◆ CHALLENGE 1
Copy out the whole listing of buildings and roads with their points, line for line and unchanged.

◆ TEXT TO READ
______________________________

He was a left-handed opening batsman. He played first-class cricket for Orange Free State, Western Province, Northern Transvaal, Eastern Province and Griqualand West in South Africa, for Queensland in Australia and Sussex in England. In 2008, he coached the Indian Premier League franchise Chennai Super Kings and later returned to coaching in South Africa.

== Early years ==
Wessels was six years old when he was introduced to the game of cricket. Volsteedt taught him the basics of the game and began to regularly play cricket with him during Sunday visits to the Wessels household. A few years later, Volsteedt became the master in charge of cricket at Grey College, Bloemfontein, and coached Wessels during his playing days for the school's first team.

From a very early age, Wessels showed exceptional sporting talent. By the age of 12, he was playing rugby union for the Free State primary schools team and he was one of the leading schoolboy swimmers in the province. However, after a close encounter with death, due to nephritis, Kepler's father decided that his son would no longer be allowed to participate in swimming.

______________________________

◆ DATA FOR THIS TASK

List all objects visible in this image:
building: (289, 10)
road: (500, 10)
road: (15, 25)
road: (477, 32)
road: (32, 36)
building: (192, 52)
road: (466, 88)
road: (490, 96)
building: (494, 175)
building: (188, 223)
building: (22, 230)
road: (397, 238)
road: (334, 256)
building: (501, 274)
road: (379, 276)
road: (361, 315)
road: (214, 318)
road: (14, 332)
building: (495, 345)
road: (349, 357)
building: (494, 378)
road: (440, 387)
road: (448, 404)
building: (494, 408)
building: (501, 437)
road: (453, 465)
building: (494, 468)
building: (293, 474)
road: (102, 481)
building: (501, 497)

______________________________

◆ CHALLENGE 2
Answer from the passage about Wessels:
(a) For which Australian team did he play first-class cricket?
(b) How old was Wessels when he was introduced to cricket?
(c) What illness led his father to stop him from swimming?

◆ TASK SOLUTION 1
List all objects visible in this image:
building: (289, 10)
road: (500, 10)
road: (15, 25)
road: (477, 32)
road: (32, 36)
building: (192, 52)
road: (466, 88)
road: (490, 96)
building: (494, 175)
building: (188, 223)
building: (22, 230)
road: (397, 238)
road: (334, 256)
building: (501, 274)
road: (379, 276)
road: (361, 315)
road: (214, 318)
road: (14, 332)
building: (495, 345)
road: (349, 357)
building: (494, 378)
road: (440, 387)
road: (448, 404)
building: (494, 408)
building: (501, 437)
road: (453, 465)
building: (494, 468)
building: (293, 474)
road: (102, 481)
building: (501, 497)

◆ TASK SOLUTION 2
(a) Queensland
(b) Six
(c) Nephritis